Before people can adapt to and adopt new ways of thinking, feeling and behaving they must unlearn – to be able to let go of the emotional thoughts and behaviors that are of little further use. This is not the same as throwing away ideas. The brain doesn’t erase feeling or memories; it changes the connections, renewing some, letting others fade away, under a form of selection. When we remember, we recreate memories, based on those strengthened or weakened connections. To rebuild our cognitive maps and emotional memories, we must throw away the old pattern.

However simply letting go of things is not always as easy as it sounds. For example, the fact that knowledge is associated with power, prestige and political clout means that we are often loath to simply release it for others to use. In addition, unlearning is emotionally difficult because the old way of doing things has worked for a while and become embedded in our beliefs and behaviors. We must shift from the comfortable zone into the uncomfortable zone. This can be difficult because we often remain prisoners of our conceptual framework, where there is a general reluctance to leave the old way of thinking.

As a  coach I address several things in this stage by helping my  client to understand the following:

  • What else they are currently disposing or letting go of in their life.
  • What they have disposed of in the past
  • How successful they have been at disposal
  • Where they have been successful at disposal what has helped to ease the process
  • Where they were not successful, what made it difficult
  • Whether association with certain people or things helped with the disposal process
  • How much time is a factor – do they typically have a long disposal cycle or can they typically let go of things fast?

Once my client has been helped to understand how they typically dispose of redundant ways of feeling, thinking and behaving, then choices can be made their readiness to make the change. It might be that they are practiced and accomplished in the art of disposal and so have little to worry about. Alternately, it may be that they have regularly failed to make change because of difficulty they have in letting go. Or it may be that there are certain things or contexts where they can let go and other situations where it is more difficult.

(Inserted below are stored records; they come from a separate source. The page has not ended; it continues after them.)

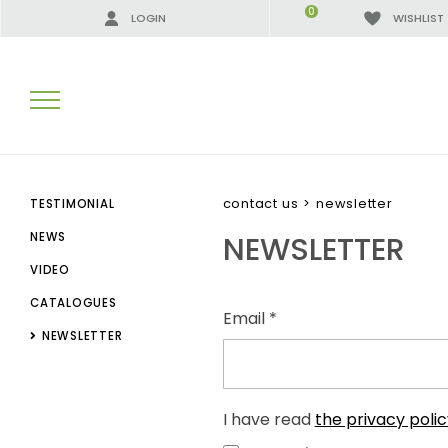
0
LOGIN
WISHLIST
SEARCH RESULTS:
contact us
>
newsletter
TESTIMONIAL
NEWSLETTER
NEWS
VIDEO
MORE RESULTS FOR YOU:
CATALOGUES
Email *
NEWSLETTER
I have read
the privacy poli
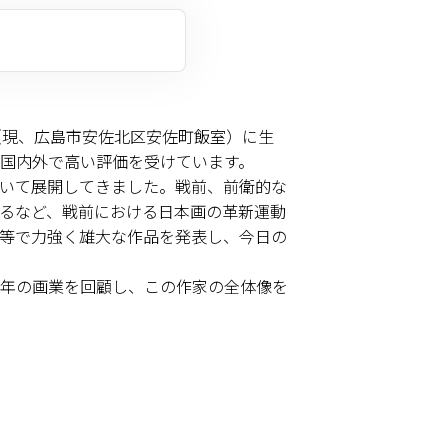
（現、広島市安佐北区安佐町飯室）に生
国内外で高い評価を受けています。
いて展開してきました。戦前、前衛的な
るなど、戦前における日本画の革新運動
等で力強く雄大な作品を発表し、今日の
長年の画業を回顧し、この作家の全体像を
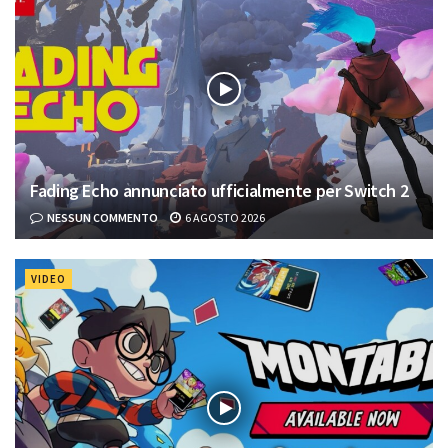
Fading Echo annunciato ufficialmente per Switch 2
NESSUN COMMENTO
6 AGOSTO 2026
VIDEO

One of the coaching trends is to  help the client to reflect on is their rate of dimensional disposal – to what extent they can let go of entrenched effective, cognitive and behavioral routines.

Looking Forward

 Once people have been able to let go and dispose of the old ways of thinking and feeling, they can start to journey to discover the new ways expected of them. The discovery phase is the point when people will look forward in anticipation of what is to come.

Discovery is the process by which we acquire new ways of thinking, feeling and behaving. This might be through a range of processes, including reading, writing, and conference presentations, working alongside someone, daydreaming, or working in a management team. The one thing they all have in common is the acquisition of knowledge.

The most import point about the discovery phase is that people must decide to let go of the past and move forward. Critically, this is a choice that must be made by the individual and not imposed by an outside agent. Critically it is the fact that the decision must be owned and internalized. Without this the change, will be short-lived. For example, lots of people go on a training course – but few learn. So often they have been sent by the boss and did not make the personal choice to change. Without this conscious choice to change, little knowledge acquisition or change will occur.

If there is no forward thinking, than you go go back to your comfort zone and the change will not be lasting. As a coach I am here to encourage, and support your new habits that are supportive to the goals that you want to achieve.